出典文書:
+ + + +

頭部外傷、高次脳機能障害の症状で、被害者請求により高次脳機能障害を含む併合6級の認定を受けたものの、相手方保険会社が認定された等級を否定して300万円の支払いしかしないと主張しため、裁判を行った結果、当方の主張が全面的に認められて、8000万円(自賠責保険金、人身傷害保険金含む)の賠償の支払いを受けることができたケース【359】

後遺障害内容: 高次脳機能障害、耳鳴り
後遺障害等級: 後遺障害等7級4号及び12級相当の併合6級
解決方法:   裁判
被害者:    10代 少年 

【ご相談のきっかけ】

ご両親より、治療にあたっている病院が協力的ではなく、また、保険会社は責任を認めず治療費の支払いさえもしないという非常に不誠実な対応をとっており、今後についてどうしたらいいのか全くわからず、高次脳機能障害について専門性と実績を持っている当所に是非お願いしたいということで、ご依頼を受けました。

【解決のための基本方針】

・本件では、本人には高次脳機能障害の典型的な症状がみられるにもかかわらず、先に通院していた病院で医師が高次脳機能障害の後遺症がないと診断しているケースでした。

・しかし、病院より画像と診療録を取得してその内容を精査したところ、脳挫傷の画像所見が認められました。

・そして、病院は本人に対して適切なフォローを行っていませんでした。

・そして、本人と家族と信頼関係が壊れている病院に対して、今後も治療や検査を依頼し、かつその後の後遺障害等級の申請のために必要な検査や後遺障害診断書の作成を依頼することは困難であることが予想されました。

・そのため、高次脳機能障害の専門の病院に転院の上、必要な検査を行った上で後遺症の申請をするという方針をとることにしました。

・さらに、本件は子供のケースであり、大人とは異なるサポートが必要なり、難易度も大人のケースよりも高いですが、当所では子供の高次脳機能障害についても実績があるので自信をもってお受けしました。

【 解決内容】

〈被害者請求〉

病院同行を何度も行い、後遺障害等級の認定を受けるためのサポートを行い、当事務所で後遺障害等級の申請をした結果、高次脳機能障害について7級4号、耳鳴りの症状で12級相当の併せた6級の認定を受けることができました。

〈裁判〉

・その後、相手方保険会社に賠償請求したところ、相手方保険会社は、認定された等級について否定し、また過失割合も50:50であり、300万円の支払い義務しかないと主張してきたため、裁判を行うこととしました。

・裁判では、当方の主張がほぼ全面的に認められて、8000万円(自賠責保険金、人身傷害保険金含む)の賠償の支払いを受けることができました。過失割合も20:80とすることができました。

+ + + +

提示データ:

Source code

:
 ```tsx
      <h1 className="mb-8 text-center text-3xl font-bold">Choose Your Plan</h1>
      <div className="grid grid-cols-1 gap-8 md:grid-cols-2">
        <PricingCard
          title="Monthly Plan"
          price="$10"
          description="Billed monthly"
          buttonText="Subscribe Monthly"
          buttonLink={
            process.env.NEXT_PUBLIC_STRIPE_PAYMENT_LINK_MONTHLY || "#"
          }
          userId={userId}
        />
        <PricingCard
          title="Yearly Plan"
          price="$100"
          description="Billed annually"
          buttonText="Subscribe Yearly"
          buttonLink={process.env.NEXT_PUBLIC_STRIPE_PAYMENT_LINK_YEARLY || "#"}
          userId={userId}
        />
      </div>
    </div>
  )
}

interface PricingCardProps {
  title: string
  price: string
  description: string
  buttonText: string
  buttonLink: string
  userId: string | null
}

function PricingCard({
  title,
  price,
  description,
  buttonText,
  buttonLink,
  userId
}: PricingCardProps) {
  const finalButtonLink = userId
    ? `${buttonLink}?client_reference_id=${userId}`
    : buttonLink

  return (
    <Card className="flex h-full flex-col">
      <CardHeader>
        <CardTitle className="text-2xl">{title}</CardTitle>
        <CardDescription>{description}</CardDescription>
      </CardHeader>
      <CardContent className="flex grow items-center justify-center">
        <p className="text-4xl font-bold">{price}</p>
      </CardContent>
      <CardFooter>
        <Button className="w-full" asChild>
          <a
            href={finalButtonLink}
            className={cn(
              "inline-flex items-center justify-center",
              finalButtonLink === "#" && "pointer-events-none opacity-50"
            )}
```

+ + + +

作業内容: 高次脳機能障害の賠償事例を記した文章について、最後の文に続く部分を書き継いでください。

解答:
【弁護士のコメント】

1 高次脳機能障害は見過ごされやすいという性格があること

・高次脳機能障害の特徴はなんといっても見過ごされるおそれがあることです。そして、この見過ごしは病院でも当たり前のようにおこりうることに注意して下さい。

・これまでご依頼を受けたケースでも、最初の病院では脳の異常がないと言われたけど、心配になって別の病院に行って検査をしたところ、脳の異常がみつかりましたということは何度もありました。それだけ脳の画像の診断の難易度が高いのです。

2 子供の高次脳機能障害のケースの特殊性

・子供は成長過程にあるため、事故前と事故後の比較が難しいため、子供の高次脳機能障害は大人の場合と比較して一層見過ごされやすいという性格が強くなります。

・そのため、子供の高次脳機能障害のケースでは、手術を行ったかなり重傷のケースであっても見過ごされることが多いので、注意が必要です。

・本件でも最初に通院した2つの病院で高次脳機能障害を見過ごしていました。

・また、子供の場合には、大人の場合と認定の方法が異なり、高次脳機能障害の等級の認定を受ける難易度が大人のケースよりも高くなり、より専門性が求められますので、子供の高次脳機能障害について実績がしっかりある弁護士に依頼する必要があります。

3 高次脳機能障害は裁判に進むケースが多いこと

・高次脳機能障害のケースでは、賠償額が大きくなるため、本件のケースのように不合理な主張を行って適正な保険金を支払おうとしない保険会社が存在することを理解しておく必要があります。

・保険会社が不合理な対応をする場合には、裁判を行う必要がありますので、裁判をしっかり対応できる弁護士に依頼する必要があります。

4 高次脳機能障害に実績があって徹底したサポートを行う弁護士に依頼する必要があること

・高次脳機能障害は等級認定の難易度が高く、生半可な専門性や実績では到底太刀打ちできません。

・また、高次脳機能障害で適正な後遺障害等級の認定を受けるためには、被害者の方と一緒に何度も病院に行き、医師と話をしてくれることまでサポートする弁護士に依頼する必要があります。

5 まとめ

・本件は、子供の高次脳機能障害が問題となるケースであり、また、最初に通院した2つの病院で高次脳機能障害を見過ごしており、非常に難易度が高いケースでしたが、当事務所は高次脳機能障害について圧倒的な実績がありますので、自信をもってお引き受けをして、裁判でも当方の主張をほぼ全面的に裁判所に認めてもらい、しっかりとした結果を残すことができました。

・本件は、高次脳機能障害について圧倒的な実績と専門性を持つ当事務所でなければ、太刀打ちできないケースでした。

・ご家族の方も、当事務所にたどり着いて依頼することができて本当に良かったと大変感謝してくれました。